» **PROBLEM TO WORK ON**
Copy the lines from the one containing "wordt echt met elkaar gecommuniceerd. Vind" through the last line of the entries, inclusive, word for word.

» **DATA PROVIDED**
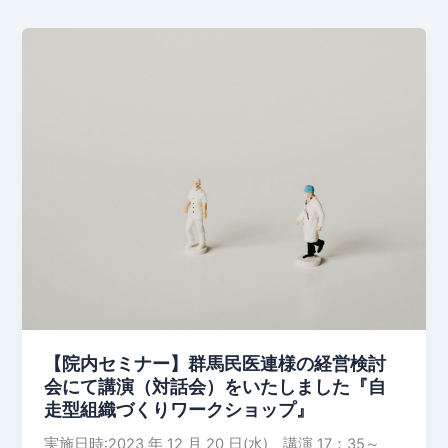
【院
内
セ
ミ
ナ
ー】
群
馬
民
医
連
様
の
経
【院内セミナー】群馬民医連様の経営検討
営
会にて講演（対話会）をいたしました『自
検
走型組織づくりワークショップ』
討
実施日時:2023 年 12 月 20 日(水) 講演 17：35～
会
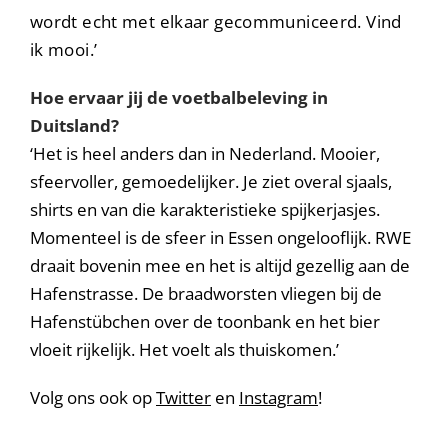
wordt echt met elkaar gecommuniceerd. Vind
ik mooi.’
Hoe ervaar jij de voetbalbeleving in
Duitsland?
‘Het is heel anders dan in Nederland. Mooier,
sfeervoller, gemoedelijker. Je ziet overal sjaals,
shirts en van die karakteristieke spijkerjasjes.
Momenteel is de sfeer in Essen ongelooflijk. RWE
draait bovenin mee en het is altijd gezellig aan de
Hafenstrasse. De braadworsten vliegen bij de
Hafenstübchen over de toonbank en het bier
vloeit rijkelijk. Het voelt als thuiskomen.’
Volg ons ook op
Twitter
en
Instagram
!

» **RESULT FOR THIS EXERCISE**
wordt echt met elkaar gecommuniceerd. Vind
ik mooi.’
Hoe ervaar jij de voetbalbeleving in
Duitsland?
‘Het is heel anders dan in Nederland. Mooier,
sfeervoller, gemoedelijker. Je ziet overal sjaals,
shirts en van die karakteristieke spijkerjasjes.
Momenteel is de sfeer in Essen ongelooflijk. RWE
draait bovenin mee en het is altijd gezellig aan de
Hafenstrasse. De braadworsten vliegen bij de
Hafenstübchen over de toonbank en het bier
vloeit rijkelijk. Het voelt als thuiskomen.’
Volg ons ook op
Twitter
en
Instagram
!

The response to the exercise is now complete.